If I set torch.backends.cudnn.benchmark=True, should I also set drop_last in DataLoader?


It’s commonly said that, if one wants to set torch.backends.cudnn.benchmark=True so as to speed up pytorch computation, he or she should always ensure that the input size of batches stay constants.

This arouse me a question. As we know, the size of a batch output from the DataLoader dose not always equal to the batch_size parameter we pass to it, because the dataset size is not always divisible by the batch_size. So we got a drop_last parameter in DataLoader to determine whether to drop the last incomplete batch.

The default value of drop_last is False, meaning that the last batch’s size might be smaller, which violates the precondition for torch.backends.cudnn.benchmark=True.
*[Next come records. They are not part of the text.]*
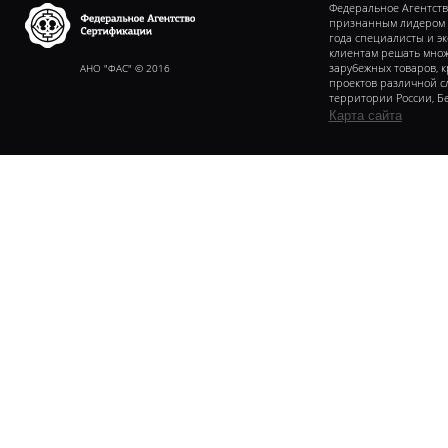
Федеральное Агентств
признанным лидером в 
года специалисты и э
клиентам решать множ
Федеральное агентство
сертификаии
АНО "ФАС" © 2016
зарубежных товаров, 
проектов различной с
территории России, Бе
Карта сайта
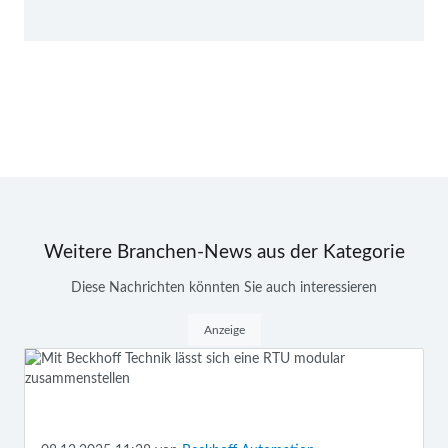
Weitere Branchen-News aus der Kategorie
Diese Nachrichten könnten Sie auch interessieren
Anzeige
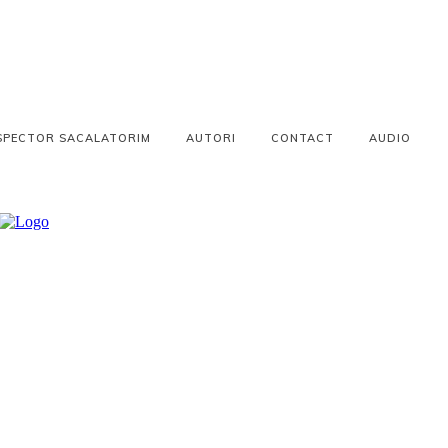
SPECTOR SACALATORIM
AUTORI
CONTACT
AUDIO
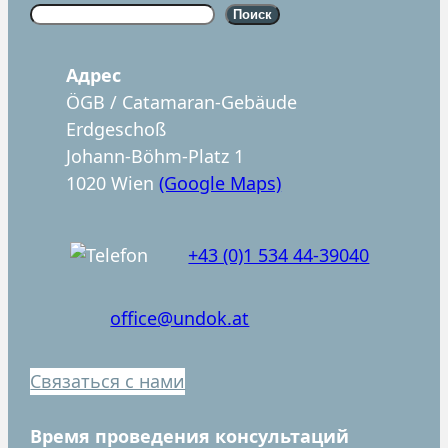
S
Поиск
u
c
Aдрес
h
ÖGB / Catamaran-Gebäude
e
Erdgeschoß
n
Johann-Böhm-Platz 1
1020 Wien
(Google Maps)
+43 (0)1 534 44-39040
office@undok.at
Связаться с нами
Время проведения консультаций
So, should I always set drop_last=True when I want to set torch.backends.cudnn.benchmark=True?


Using constant input sizes is not a hard requirement, but rather a recommendation.
For each new input shape cuDNN will profile available kernels internally and select the fastest one, which is then added to a cache. In the next iteration, this cache is checked for the currently used shapes and the already selected kernels will be picked.
The profiling itself will add an overhead and thus your first iteration for each new shape would be slower.

Depending on your use case and how many different input shapes you are expecting, using cudnn.benchmark=True could still work.
Your particular concern would rerun the profiling for the last batch if it’s smaller, so I wouldn’t bother dropping the last batch.